[What needs to be done]
Repeat the lines from the line with "Comparative Assessment of" to the line with "Economics and Man", both included.

(Records for the exercise)

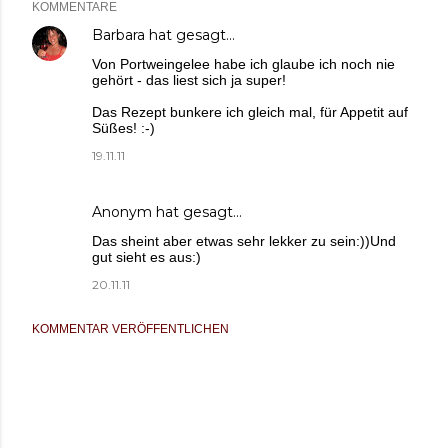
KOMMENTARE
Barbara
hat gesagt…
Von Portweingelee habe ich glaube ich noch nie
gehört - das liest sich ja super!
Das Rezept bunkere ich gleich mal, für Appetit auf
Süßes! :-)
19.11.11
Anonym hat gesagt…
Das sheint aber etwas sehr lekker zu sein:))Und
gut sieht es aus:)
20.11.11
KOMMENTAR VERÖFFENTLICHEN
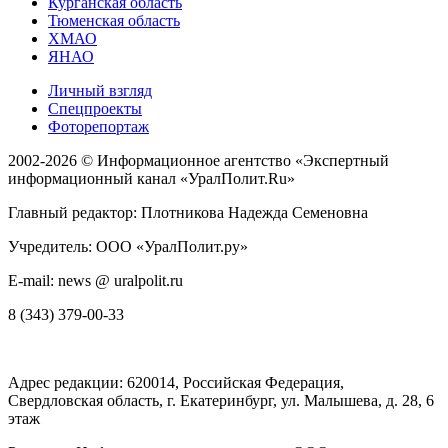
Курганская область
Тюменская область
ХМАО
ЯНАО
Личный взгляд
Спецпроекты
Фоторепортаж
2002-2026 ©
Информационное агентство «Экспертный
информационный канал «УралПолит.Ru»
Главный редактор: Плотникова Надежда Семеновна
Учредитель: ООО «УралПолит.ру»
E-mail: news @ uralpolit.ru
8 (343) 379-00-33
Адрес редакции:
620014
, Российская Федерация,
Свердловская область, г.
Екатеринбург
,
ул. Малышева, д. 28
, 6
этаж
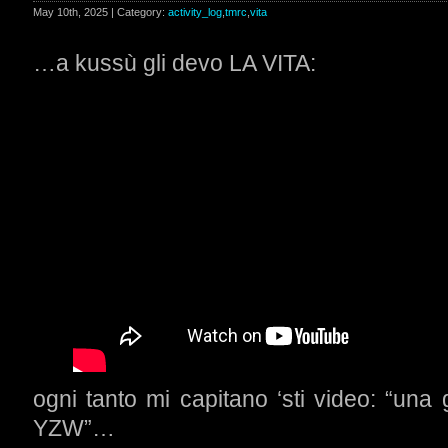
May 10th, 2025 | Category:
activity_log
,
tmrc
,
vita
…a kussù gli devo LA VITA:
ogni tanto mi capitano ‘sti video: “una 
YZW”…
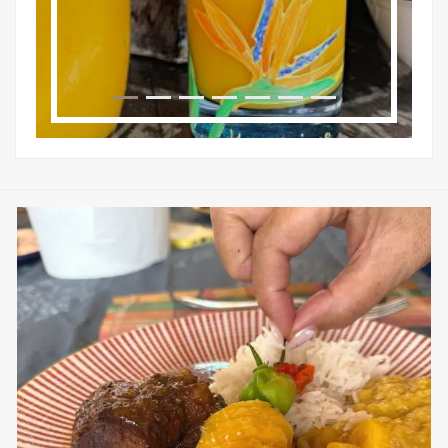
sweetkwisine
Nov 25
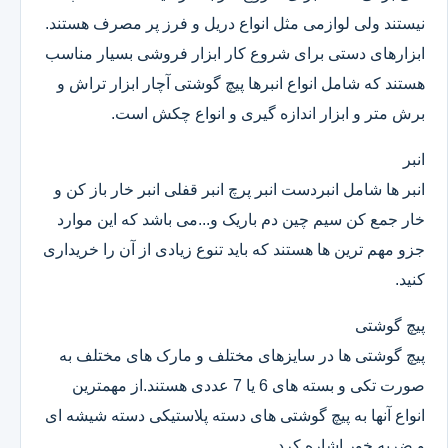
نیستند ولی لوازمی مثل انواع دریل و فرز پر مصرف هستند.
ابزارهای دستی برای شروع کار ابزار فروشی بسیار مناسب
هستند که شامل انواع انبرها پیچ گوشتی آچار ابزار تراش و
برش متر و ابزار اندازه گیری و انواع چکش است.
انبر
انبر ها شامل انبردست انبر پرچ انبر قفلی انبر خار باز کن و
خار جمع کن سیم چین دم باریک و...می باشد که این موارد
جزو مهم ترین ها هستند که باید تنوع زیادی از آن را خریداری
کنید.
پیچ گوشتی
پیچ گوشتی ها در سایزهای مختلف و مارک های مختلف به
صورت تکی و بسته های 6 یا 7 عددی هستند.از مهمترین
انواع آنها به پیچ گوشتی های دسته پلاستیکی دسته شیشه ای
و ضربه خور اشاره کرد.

(End Records for the exercise)
(Records for the exercise)

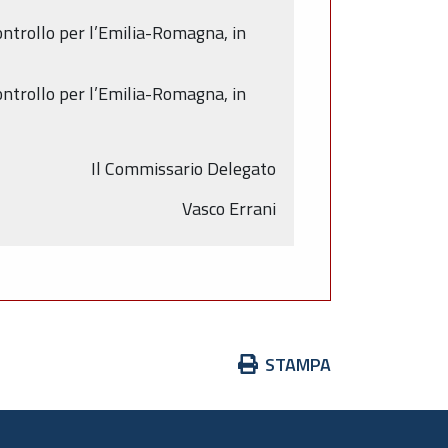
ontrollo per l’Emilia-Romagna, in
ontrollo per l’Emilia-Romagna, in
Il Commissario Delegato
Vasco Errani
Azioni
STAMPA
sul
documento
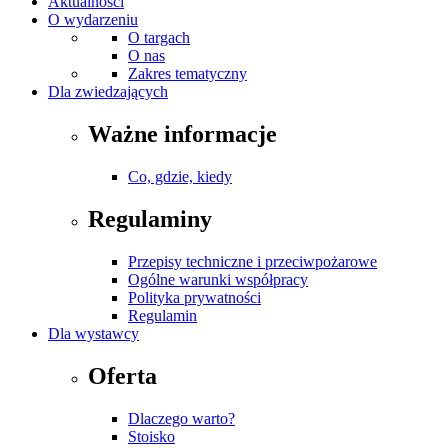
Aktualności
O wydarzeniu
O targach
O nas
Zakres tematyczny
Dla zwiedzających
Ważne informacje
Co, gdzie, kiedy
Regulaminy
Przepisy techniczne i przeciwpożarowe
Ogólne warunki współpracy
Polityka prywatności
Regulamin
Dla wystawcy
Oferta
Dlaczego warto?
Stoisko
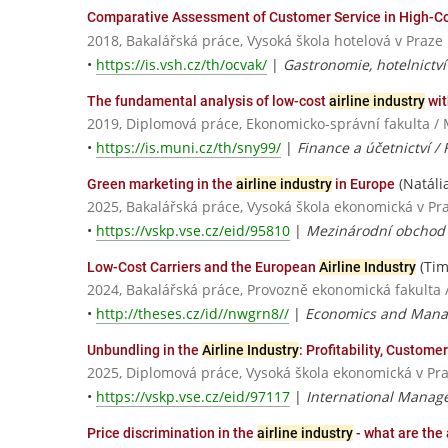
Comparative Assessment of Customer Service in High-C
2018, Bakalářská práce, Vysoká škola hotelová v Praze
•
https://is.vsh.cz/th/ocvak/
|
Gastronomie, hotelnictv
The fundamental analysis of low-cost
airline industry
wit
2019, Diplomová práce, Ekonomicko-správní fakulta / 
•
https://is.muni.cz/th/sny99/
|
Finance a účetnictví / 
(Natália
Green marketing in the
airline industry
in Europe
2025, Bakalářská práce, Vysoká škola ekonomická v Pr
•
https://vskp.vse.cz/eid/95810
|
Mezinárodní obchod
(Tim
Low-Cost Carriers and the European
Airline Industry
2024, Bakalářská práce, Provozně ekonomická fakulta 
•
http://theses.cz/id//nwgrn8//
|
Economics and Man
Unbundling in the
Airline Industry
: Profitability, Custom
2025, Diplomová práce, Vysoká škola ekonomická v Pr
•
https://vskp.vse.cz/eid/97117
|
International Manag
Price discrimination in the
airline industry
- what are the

(End Records for the exercise)
(Records for the exercise)

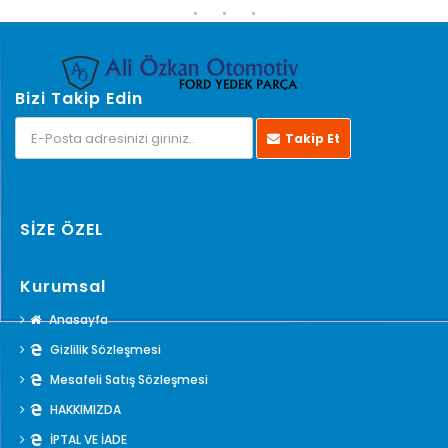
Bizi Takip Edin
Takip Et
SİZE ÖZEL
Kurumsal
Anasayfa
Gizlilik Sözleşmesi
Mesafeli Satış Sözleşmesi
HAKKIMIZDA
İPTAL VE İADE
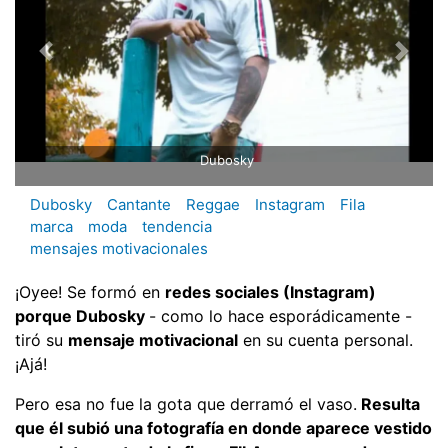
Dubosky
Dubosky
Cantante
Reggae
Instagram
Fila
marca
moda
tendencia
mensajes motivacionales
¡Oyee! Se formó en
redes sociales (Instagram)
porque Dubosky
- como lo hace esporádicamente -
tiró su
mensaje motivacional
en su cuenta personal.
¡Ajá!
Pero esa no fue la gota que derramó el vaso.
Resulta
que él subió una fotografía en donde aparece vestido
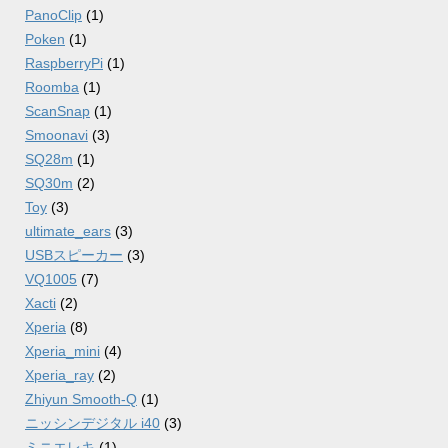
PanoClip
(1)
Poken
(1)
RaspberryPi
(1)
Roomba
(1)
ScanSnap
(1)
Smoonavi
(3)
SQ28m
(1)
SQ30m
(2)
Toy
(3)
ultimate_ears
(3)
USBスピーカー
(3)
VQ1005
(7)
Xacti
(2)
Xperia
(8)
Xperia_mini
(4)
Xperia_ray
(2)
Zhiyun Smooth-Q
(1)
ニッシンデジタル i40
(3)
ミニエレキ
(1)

(End Records for the exercise)

[Completed task]
Comparative Assessment of Customer Service in High-C
2018, Bakalářská práce, Vysoká škola hotelová v Praze
•
https://is.vsh.cz/th/ocvak/
|
Gastronomie, hotelnictv
The fundamental analysis of low-cost
airline industry
wit
2019, Diplomová práce, Ekonomicko-správní fakulta / 
•
https://is.muni.cz/th/sny99/
|
Finance a účetnictví / 
(Natália
Green marketing in the
airline industry
in Europe
2025, Bakalářská práce, Vysoká škola ekonomická v Pr
•
https://vskp.vse.cz/eid/95810
|
Mezinárodní obchod
(Tim
Low-Cost Carriers and the European
Airline Industry
2024, Bakalářská práce, Provozně ekonomická fakulta 
•
http://theses.cz/id//nwgrn8//
|
Economics and Man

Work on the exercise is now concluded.